Leading scientists in computational biology came together in Barcelona on the occasion of the tenth edition of the CRG Annual Symposium, which focused on computational biology of molecular sequences, organized by the Centre for Genomic Regulation (CRG). The auditorium of the Barcelona Biomedical Research Park (PRBB) hosted the event, celebrated from Thursday 10 to Friday 11 November 2011.

In the microsite you can find the inaugural video of the Symposium, videos of the talks, interviews with some of the speakers, participants and organizers of the event and two summary videos that capture the major points of all sessions. There are also available two articles that summarize the talks and news related to the field of computational biology of sequencing.

We hope that these resources are useful for you!

Click here to visit the 10^th CRG Annual Symposium web.

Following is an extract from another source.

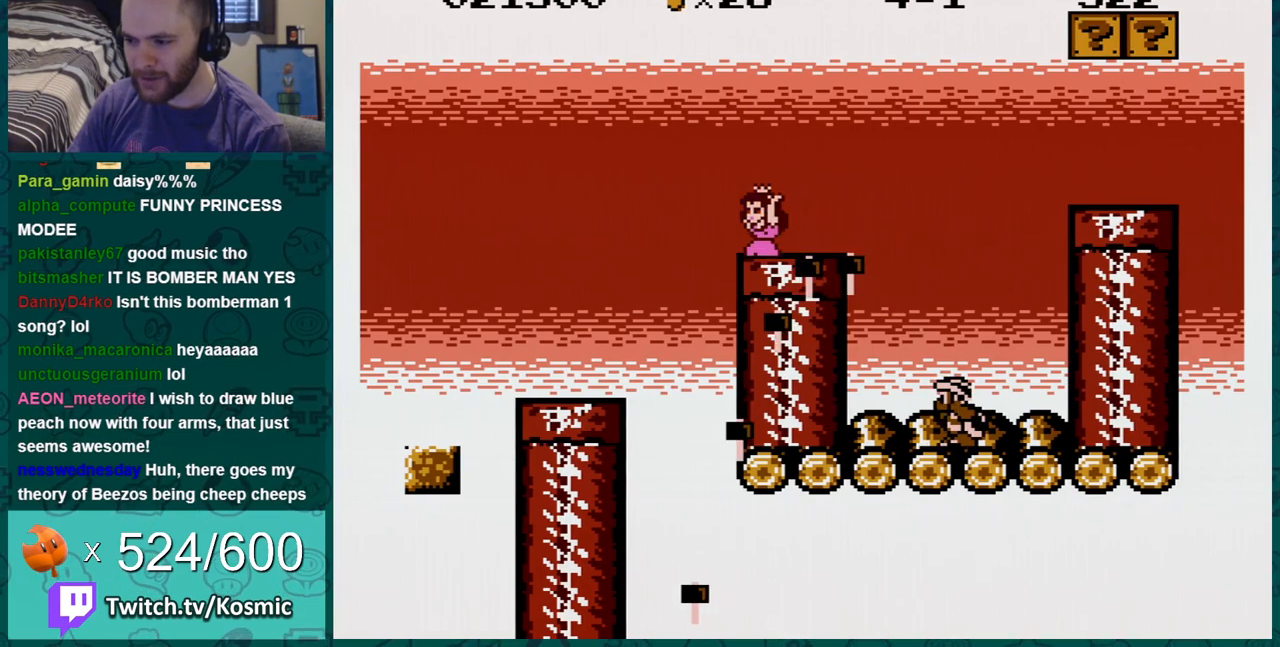
{"buttons": ["B", "DPAD_RIGHT"], "events": [[101, "DPAD_RIGHT", "down"], [251, "DPAD_RIGHT", "up"], [334, "DPAD_RIGHT", "down"]]}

SESBE: Spanish Society for Evolutionary Biology

2011-12-03T08:46:00.000-08:00

Last week I went to Madrid to attend the 3rd congress of the Spanish Society for Evolutionary Biology (SESBE). This is a relatively new (7 years) society that embraces evolutionary biology as a whole, from palaeontology and systematics, to evolutionary genomics and darwinian medicine. Thus, the meetings are very diverse and one can listen to the most diverse talks, always with the common ground of evolutionary theory as a framework of analysis.

Due to other commitments, I could only stay two days but it was worth and enjoyed most of the talks and, most of all, meeting colleagues around Spain. I would highlight here the talk of Nick Lane, on the evolution of eukaryotes and the role played by mitochondrial endosymbiosis. Nick, who is also a prolific writer of popular science books, gave a very nice talk that seduced the whole audience, including me. I had the opportunity to discuss with him, and it was nice to discuss again on big theories on the evolution of eukaryotes, a big theme that I am passionate.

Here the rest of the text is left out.